Uncle Chief Navajo Jack teased you endlessly. He would call you Seymore Butts. He would say he wanted sushi. He would pretend he was fishing in your bowl. But I know you didn't mind. You only have a 3 second memory, so every time he teased you, it was like it was the first joke he ever made.
Seymore, tonight I went in to check on you. And there you were. Laying lifeless at the bottom of the bowl. Most fish float to the top when they die. But not you. You were too fat to float. It is not a fat joke, just a fact. A fact that made me love you even more. I tapped on the bowl. Nothing. I shook it a little. You moved, but just from the waves I created.
Chief Navajo Jack and I had a little service for you in the bathroom. He said some heartfelt words while I did the deed. He sang God Be With You Til We Meet Again and Swing Low Sweet Chariot. It was really touching, coming from him who teased you the most.

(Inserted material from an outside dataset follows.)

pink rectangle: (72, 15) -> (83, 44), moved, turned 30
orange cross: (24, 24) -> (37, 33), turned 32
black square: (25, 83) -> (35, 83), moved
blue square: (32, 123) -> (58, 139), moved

Those 17 hours I had you were short, but I will never forget them. You changed my life in a way no other fish could. We truly connected. I anxiously await that day in Heaven when we will once again be reunited. You will forever be my fish, sweet Sey!
Love,
Courtney    

Sunday, June 17, 2012

What! Why did you change your blog?

I get asked this question all.the.time. K, well, not really, because no one knows I've even started a new blog yet. BUT I know, without a shadow of a doubt, that I will get question over and over again. So we'll just answer it now.
1. My old blog of getting frumpy. It lost its sparks. So sad, I know. But I'm not the crazy college girl I used to be. I am now a grown up. How weird is that! The point is, I can't blog about seeing Eddy on campus, or talking to Charlie out my window at 2 in the morning. That stuff just doesn't happen anymore. Which, in a way, is good, because my heart can't take all that drama anymore.

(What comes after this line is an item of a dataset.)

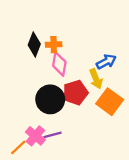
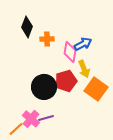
black diamond: (34, 45) -> (27, 27), moved
blue arrow: (106, 62) -> (83, 44), moved
pink diamond: (59, 64) -> (70, 52), moved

2. My blog was because all sad and woe-some.Talking about real life stuff is way to dreary.
3. I'm at a new starting point in my life, so to speak. Just graduated, moved into a new ward, started a new, great job. Its all a fresh start. Why not start with a fresh blog!
4. I'm hoping to become as cool as C.Jane. She's pretty much the best. I'm working on a vlog that I can send to her. But how do you vlog to someone as dynamic as her. K, lets be honest for sec, I googled synonyms for powerful and one of them was dynamic, so I took it! I know, it doesn't make that much sense, but stop that!! its my blog, so I'll use whatever words I want to describe C.Jane.